The Insurance Council of Australia (ICA) has declared Cyclone Debbie a catastrophe and warned that, while there is no estimate of a damage bill yet, previous cyclones have cost billions of dollars.
More than 90 per cent of North Queenslanders have some kind of insurance coverage and most home and contents insurance policies cover cyclone damage, according to the ICA.
The ICA will declare an event to be a catastrophe when it results in a large number of claims and involves multiple insurers.
The council's general manager of communications, Campbell Fuller, told ABC News 24 that insurers are gearing up for a deluge of claims.

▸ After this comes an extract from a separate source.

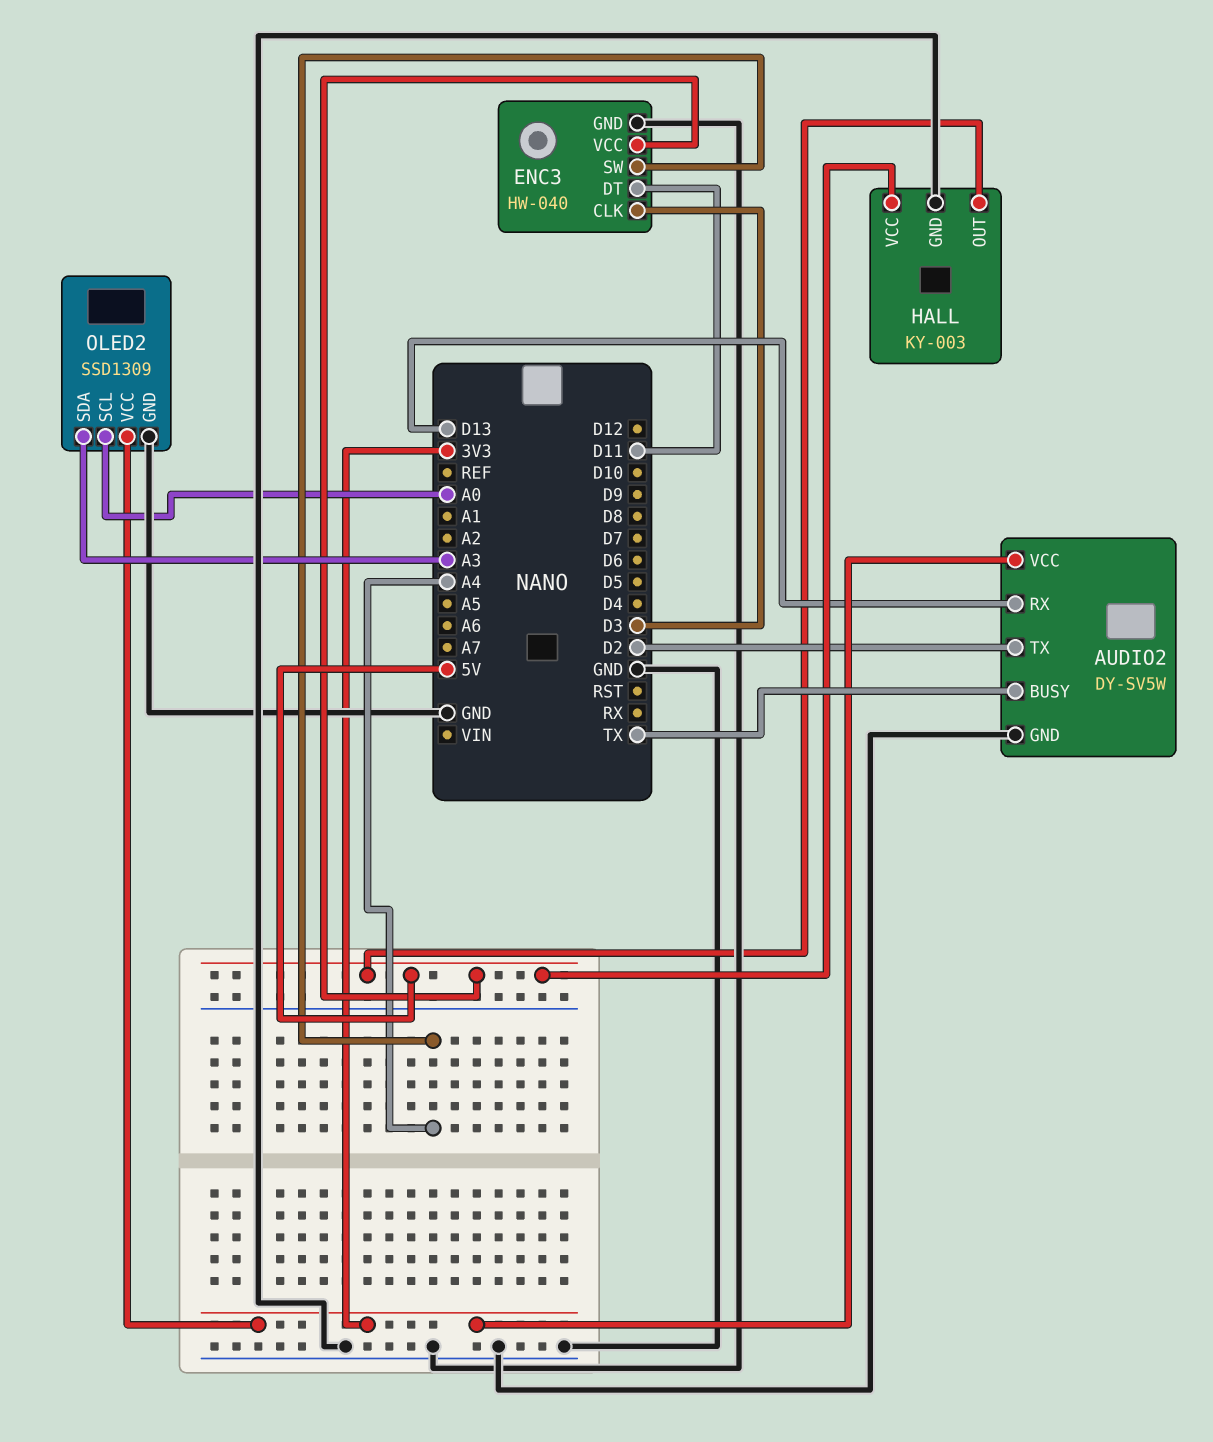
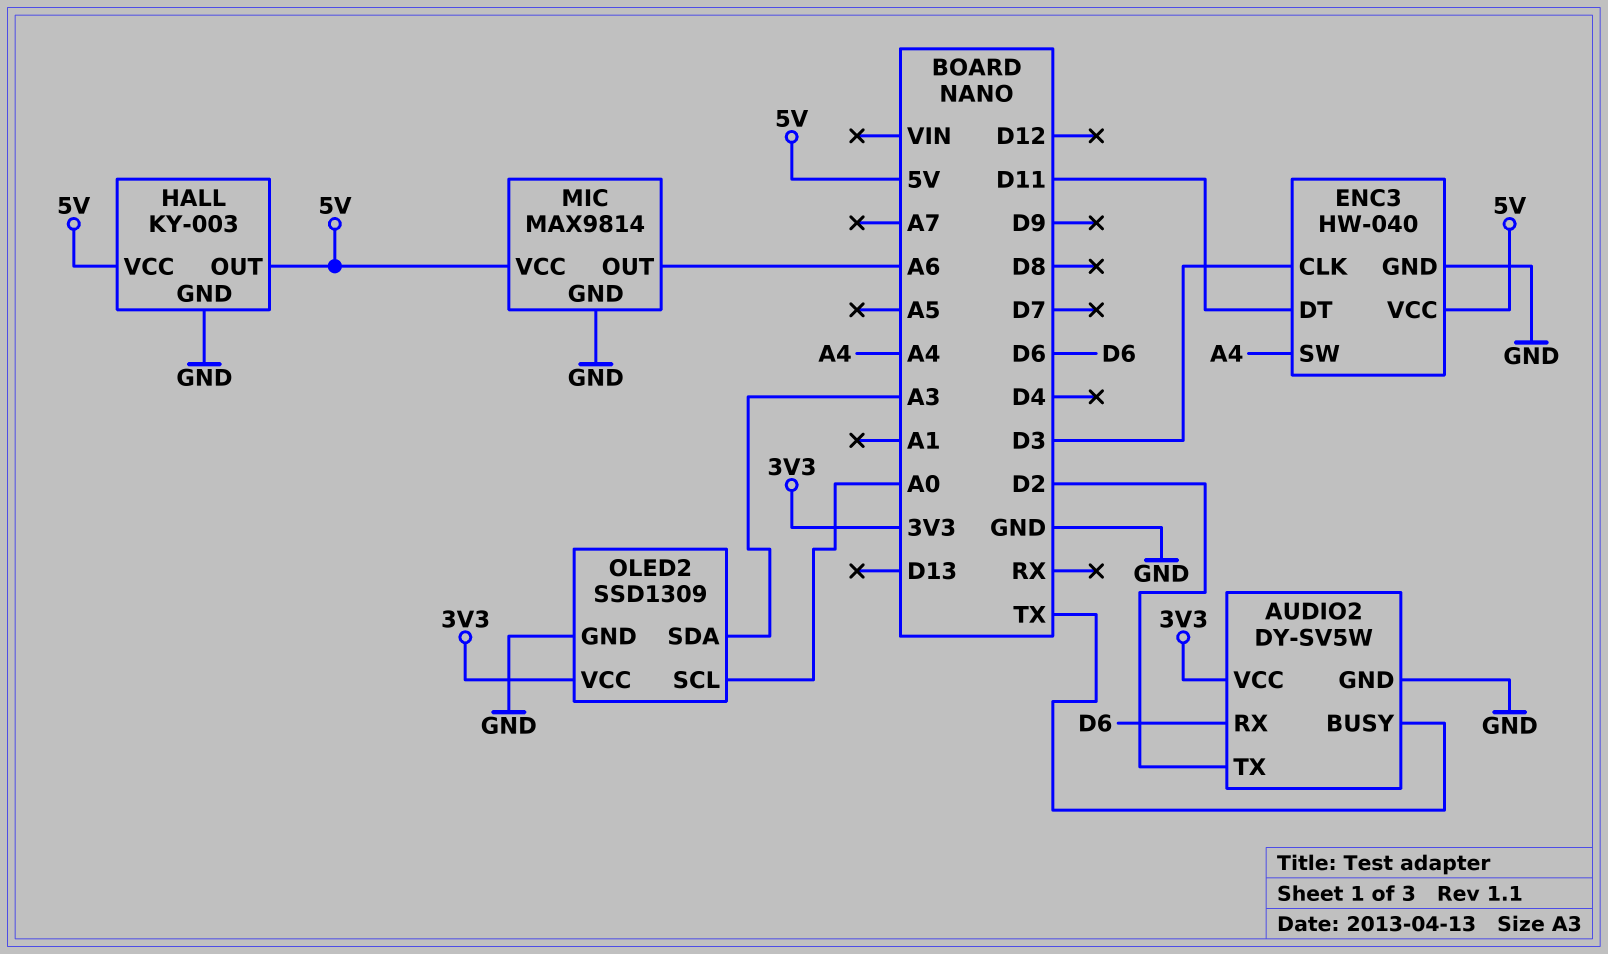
AUDIO2 pin RX: D13 -> D6
MIC: none -> MAX9814
MIC pin GND: none -> GND
MIC pin OUT: none -> A6
MIC pin VCC: none -> 5V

"Once the cyclone has passed and it's safe to do so, ring your insurer, find out what's available to you under your policy and the insurer can then give you the best guidance on the next steps to take," he said.
"A building [that] looks perfectly fine from the outside or seems to have suffered only minor damage may have actually incurred hundreds of thousands of dollars of damage and that's even for newer buildings."
Major insurer Suncorp said its claim costs from the cyclone are expected to be fully covered, with its reinsurance providing cover for the company for claims totalling from $250 million up to $6.9 billion.
Companies have shut up shop and flights have been cancelled as Cyclone Debbie begins to make landfall on the mainland between Airlie Beach and Bowen.
A number of businesses have suspended operations in the region, with Glencore announcing yesterday that port operations in Townsville, Abbot Point and Dalrymple Bay have been halted while production at its Collinsville and Newlands coal mines have been temporarily suspended.
Qantas and Jetstar have cancelled all flights to Townsville, Mackay, Hamilton Island, Proserpine and Moranbah Tuesday. Flights may resume on Wednesday depending on the weather in North Queensland, Qantas said, adding there is a fee waiver in place for affected customers. Some businesses are also providing assistance to customers affected by the cyclone. ANZ said it would suspend repayments on loans and waive some fees, while the Commonwealth Bank also announced that it would have special arrangements in place to support customers. Analysts expect the cyclone will have minimal impact on broader Australian economic growth, as the weather event is hitting late in the March quarter. "Any delays to production should be caught up over the June quarter," Craig James, chief economist at CommSec, wrote in a note.
However, there are fears surrounding the impact of the cyclone on sugar crops in the Bowen-Mackay region.
About a quarter of all sugar produced in Australia comes from the Mackay-Proserpine region, according to the Australian Sugar Milling Council. "Including Herbert-Burdekin, 62 per cent of all sugar produced in Australia comes from cyclone-affected regions with production estimated by Canegrowers at $1.1 billion," Mr James wrote.
The sugar harvest generally begins around early June. The Bowen region is also a key producer of fruits and vegetables - including mangoes, tomatoes and capsicum - with any destruction or delays to vegetable supplies causing prices to rise.